A couple of other things, possibly problematic, occurred to me as I read the text, particularly the (to my eye) too-rushed ending.  Hobb's dragons borrow much from those of Anne McCaffrey; although they are much less accommodating than McCaffrey's, Hobb's dragons communicate in much the same way as those of Pern, and their...exhalations...are accentuated by what they consume.  Too, the character of Hest Finbok emerges as something not unlike Christian Grey (in some respects; in at least one other, he is very much the inverse of James's character).  How much of either is simply Hobb responding to sub-cultural and mainstream-cultural concerns is not yet clear to me--I did only read the book yesterday, and more formal study will take more time.

I am convinced, however, that there is much in the text worth studying.  The very shifting histories that frustrate the fanboy in me delight the academic I have trained to be.  History, the story we tell ourselves about what happened in the past, changes depending on the writer and the reader, so it makes sense that those within a milieu but who approach a thing from different parts of the milieu will interpret events differently.  That there is disagreement among the texts regarding "what really happened" makes the series Blood of Dragons concludes more authentic than it would otherwise be; the frustration of easy answers draws Hobb's Elderlings milieu closer to that in which her readers exist, with effects addressed by J.R.R. Tolkien in "On Fairy-Stories."  The changing understanding of the deep history actually makes for better writing, overall.

Also, in Blood of Dragons, Hobb, continues to delve into issues of prejudice--and not only one form of prejudice.  Instead, hers is an multi-pronged investigation of the culturally disfavored, reflecting a sensitivity to discrimination as it still manifests in the United States.  Queer studies, particularly, would benefit from attending to her Elderlings works; I am not suited to carrying out that particular investigation (my training suits me to look elsewhere), but I would be very interested in reading what such a treatment would have to say about the matter.  The proximal approach of gender studies would also be fruitful to take with the novel and its antecedents.  And I am certain that I will be turning my attentions to the text--and to the series it completes--in my conference work to come, if not in posts to this blog.
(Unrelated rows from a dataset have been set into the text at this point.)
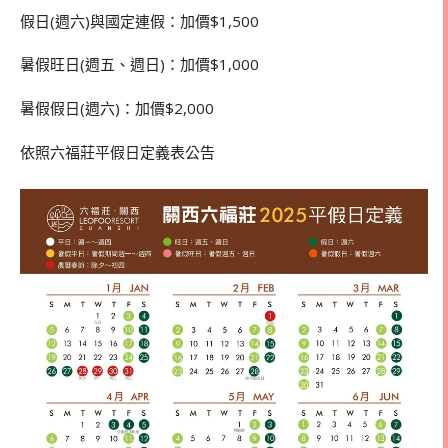
假日(週六)與國定連假：加價$1,500
暑假旺日(週五、週日)：加價$1,000
暑假假日(週六)：加價$2,000
依照六福莊平假日定義表公告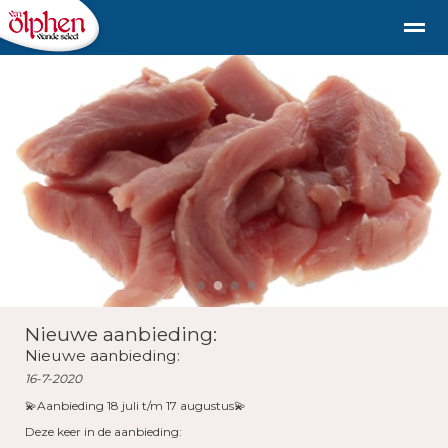
Geschiedenis
duurzaam diervriendelijk vlees uit de st
Shop
Nieuws
Bellen
E-mail
Fac
●
●
●
●
Nieuwe aanbieding:
Nieuwe aanbieding:
16-7-2020
💫Aanbieding 18 juli t/m 17 augustus💫
Deze keer in de aanbieding: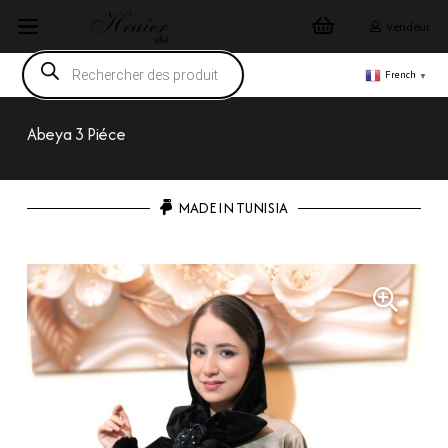
Vendeur
Recherche
de
French
▼
produits
Abeya 3 Piéce
MADE IN TUNISIA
Blood of Dragons is not a perfect text, certainly.  It is, however, one that I enjoyed reading as a general reader (yes, I do still read for enjoyment), as a student of literature generally and of fantasy literature more specifically, and as a scholar whose projects have frequently focused on Hobb's corpus.  Even were I not going to be working on papers about it (much as I am working on a paper about the Tawny Man trilogy that precedes it both in the milieu and in the "real" world), I would read it again.